====== READING TEXT ======

From a335324d008e8982be61d7ace937815a2bfa98f9 Mon Sep 17 00:00:00 2001
From: ncassereau-idris <84033440+ncassereau-idris@users.noreply.github.com>
Date: Tue, 2 Nov 2021 13:42:02 +0100
Subject: [MRG] Backend for gromov (#294)
MIME-Version: 1.0
Content-Type: text/plain; charset=UTF-8
Content-Transfer-Encoding: 8bit

* bregman: small correction

* gromov backend first draft

* Removing decorators

* Reworked casting method

* Bug solve

* Removing casting

* Bug solve

* toarray renamed todense ; expand_dims removed

* Warning (jax not supporting sparse matrix) moved

* Mistake corrected

* test backend

* Sparsity test for older versions of pytorch

* Trying pytorch/1.10

* Attempt to correct torch sparse bug

* Backend version of gromov tests

* Random state introduced for remaining gromov functions

* review changes

* code coverage

* Docs (first draft, to be continued)

====== EXTRACTED MATERIAL ======

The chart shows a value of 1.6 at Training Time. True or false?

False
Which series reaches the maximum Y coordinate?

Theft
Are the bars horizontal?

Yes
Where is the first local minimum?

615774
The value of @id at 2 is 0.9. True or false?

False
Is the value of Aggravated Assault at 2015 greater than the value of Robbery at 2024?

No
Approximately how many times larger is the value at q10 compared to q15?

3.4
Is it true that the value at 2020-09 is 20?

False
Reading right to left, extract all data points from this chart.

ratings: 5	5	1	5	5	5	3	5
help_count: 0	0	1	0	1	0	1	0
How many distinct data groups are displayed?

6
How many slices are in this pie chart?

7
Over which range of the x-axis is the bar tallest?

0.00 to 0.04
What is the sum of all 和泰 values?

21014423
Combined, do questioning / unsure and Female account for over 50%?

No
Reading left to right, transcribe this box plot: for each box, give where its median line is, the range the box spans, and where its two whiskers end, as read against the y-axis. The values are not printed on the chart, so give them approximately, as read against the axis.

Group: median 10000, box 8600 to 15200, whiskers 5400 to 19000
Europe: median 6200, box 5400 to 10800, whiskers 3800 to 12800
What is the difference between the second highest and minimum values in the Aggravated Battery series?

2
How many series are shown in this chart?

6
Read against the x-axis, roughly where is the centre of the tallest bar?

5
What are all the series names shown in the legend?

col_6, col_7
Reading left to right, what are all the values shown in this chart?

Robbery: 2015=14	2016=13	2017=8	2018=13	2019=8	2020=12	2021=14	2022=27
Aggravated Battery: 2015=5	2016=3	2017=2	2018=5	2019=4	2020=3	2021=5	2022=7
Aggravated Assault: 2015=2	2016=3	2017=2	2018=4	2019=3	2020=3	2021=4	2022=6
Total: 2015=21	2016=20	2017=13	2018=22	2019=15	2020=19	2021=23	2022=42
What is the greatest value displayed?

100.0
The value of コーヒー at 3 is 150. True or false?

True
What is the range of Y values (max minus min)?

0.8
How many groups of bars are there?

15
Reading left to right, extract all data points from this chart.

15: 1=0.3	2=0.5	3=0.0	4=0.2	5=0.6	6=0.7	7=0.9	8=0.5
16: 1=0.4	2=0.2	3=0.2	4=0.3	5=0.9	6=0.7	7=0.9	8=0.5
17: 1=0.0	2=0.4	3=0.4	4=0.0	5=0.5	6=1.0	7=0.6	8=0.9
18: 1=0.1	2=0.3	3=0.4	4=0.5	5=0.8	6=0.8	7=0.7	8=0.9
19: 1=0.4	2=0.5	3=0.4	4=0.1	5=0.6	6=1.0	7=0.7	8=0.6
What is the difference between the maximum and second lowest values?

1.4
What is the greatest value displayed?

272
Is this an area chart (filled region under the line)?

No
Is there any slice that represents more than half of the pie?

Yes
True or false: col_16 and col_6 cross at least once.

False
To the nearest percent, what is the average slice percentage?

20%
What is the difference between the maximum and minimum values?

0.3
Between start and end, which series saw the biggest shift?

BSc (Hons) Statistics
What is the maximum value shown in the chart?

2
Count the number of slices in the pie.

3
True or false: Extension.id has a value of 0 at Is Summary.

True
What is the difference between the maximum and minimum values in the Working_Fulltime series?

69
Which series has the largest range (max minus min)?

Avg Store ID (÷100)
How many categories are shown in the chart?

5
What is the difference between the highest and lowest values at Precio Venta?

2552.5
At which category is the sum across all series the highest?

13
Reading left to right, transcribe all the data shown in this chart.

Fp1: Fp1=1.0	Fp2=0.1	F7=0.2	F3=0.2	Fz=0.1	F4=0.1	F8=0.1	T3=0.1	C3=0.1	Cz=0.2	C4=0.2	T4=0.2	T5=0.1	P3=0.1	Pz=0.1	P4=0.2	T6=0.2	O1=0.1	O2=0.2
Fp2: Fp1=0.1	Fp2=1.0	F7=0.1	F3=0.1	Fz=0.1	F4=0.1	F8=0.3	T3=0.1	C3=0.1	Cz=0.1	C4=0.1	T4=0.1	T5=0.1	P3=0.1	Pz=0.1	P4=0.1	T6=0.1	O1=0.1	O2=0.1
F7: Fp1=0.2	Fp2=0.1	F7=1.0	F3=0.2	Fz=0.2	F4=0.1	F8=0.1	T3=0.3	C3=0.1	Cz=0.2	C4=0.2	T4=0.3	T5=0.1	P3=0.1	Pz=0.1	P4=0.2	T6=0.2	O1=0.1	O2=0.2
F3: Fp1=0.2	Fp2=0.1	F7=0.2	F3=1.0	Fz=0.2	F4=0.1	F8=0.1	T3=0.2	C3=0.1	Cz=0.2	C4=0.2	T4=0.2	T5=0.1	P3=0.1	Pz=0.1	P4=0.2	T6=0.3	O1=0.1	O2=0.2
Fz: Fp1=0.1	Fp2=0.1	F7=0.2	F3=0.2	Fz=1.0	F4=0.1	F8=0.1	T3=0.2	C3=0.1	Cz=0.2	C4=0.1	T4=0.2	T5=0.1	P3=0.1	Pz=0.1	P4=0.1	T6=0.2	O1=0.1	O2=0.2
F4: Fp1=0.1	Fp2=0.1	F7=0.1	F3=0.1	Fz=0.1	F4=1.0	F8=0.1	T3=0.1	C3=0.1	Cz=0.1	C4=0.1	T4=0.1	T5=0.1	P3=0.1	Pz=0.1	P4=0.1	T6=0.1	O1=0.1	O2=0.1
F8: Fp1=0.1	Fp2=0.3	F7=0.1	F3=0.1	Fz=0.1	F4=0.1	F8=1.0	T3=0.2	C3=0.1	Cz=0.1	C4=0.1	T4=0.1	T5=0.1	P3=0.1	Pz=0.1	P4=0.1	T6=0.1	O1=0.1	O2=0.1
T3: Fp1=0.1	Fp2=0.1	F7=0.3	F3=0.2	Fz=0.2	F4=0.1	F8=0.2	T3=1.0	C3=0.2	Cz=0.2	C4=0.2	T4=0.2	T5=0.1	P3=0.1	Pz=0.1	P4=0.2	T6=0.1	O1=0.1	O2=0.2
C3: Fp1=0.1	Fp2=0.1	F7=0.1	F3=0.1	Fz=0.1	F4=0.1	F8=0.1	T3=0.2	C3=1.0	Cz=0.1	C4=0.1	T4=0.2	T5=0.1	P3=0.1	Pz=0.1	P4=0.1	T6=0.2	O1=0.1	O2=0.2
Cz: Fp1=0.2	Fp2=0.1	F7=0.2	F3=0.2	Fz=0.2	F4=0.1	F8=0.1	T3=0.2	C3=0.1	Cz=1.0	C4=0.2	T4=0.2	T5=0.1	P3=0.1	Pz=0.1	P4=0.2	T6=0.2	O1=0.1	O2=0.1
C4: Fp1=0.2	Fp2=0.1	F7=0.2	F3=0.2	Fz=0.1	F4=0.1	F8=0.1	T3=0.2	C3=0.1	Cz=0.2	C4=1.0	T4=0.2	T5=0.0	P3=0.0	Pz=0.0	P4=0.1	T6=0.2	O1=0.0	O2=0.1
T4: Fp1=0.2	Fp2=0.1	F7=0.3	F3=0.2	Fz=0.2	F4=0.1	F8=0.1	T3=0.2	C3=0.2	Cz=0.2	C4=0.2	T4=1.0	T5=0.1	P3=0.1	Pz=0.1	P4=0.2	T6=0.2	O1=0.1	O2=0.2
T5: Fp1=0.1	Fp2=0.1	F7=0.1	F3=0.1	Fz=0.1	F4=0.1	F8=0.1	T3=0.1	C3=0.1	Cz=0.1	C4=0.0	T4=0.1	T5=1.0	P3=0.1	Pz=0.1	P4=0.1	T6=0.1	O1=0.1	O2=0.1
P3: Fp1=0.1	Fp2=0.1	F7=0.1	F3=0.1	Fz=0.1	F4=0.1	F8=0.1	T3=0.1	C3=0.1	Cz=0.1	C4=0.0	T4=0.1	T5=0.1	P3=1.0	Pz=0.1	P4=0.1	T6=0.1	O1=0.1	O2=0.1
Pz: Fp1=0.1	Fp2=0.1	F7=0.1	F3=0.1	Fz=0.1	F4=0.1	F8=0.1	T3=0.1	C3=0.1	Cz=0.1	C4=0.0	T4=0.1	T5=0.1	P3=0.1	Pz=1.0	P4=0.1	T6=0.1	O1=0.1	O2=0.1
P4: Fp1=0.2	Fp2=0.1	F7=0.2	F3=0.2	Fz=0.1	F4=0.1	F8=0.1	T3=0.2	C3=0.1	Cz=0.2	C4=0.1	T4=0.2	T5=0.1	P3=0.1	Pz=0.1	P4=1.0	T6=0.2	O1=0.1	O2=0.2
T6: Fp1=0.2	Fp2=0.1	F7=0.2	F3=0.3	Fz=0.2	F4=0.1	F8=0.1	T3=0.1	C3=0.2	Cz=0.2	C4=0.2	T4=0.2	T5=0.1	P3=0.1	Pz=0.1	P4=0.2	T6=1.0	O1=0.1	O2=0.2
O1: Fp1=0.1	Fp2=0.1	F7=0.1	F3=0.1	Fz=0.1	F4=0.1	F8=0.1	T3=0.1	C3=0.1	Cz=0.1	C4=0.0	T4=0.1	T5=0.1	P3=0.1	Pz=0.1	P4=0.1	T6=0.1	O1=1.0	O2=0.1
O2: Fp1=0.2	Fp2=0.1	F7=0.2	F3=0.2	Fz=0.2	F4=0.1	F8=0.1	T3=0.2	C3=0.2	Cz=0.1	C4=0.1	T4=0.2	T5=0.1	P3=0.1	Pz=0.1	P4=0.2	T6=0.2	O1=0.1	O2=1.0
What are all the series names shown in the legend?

======

**WORK TO BE COMPLETED:**
Please state what toarray was renamed to in the gromov backend commit.

**RESULT OF THE TASK:**
todense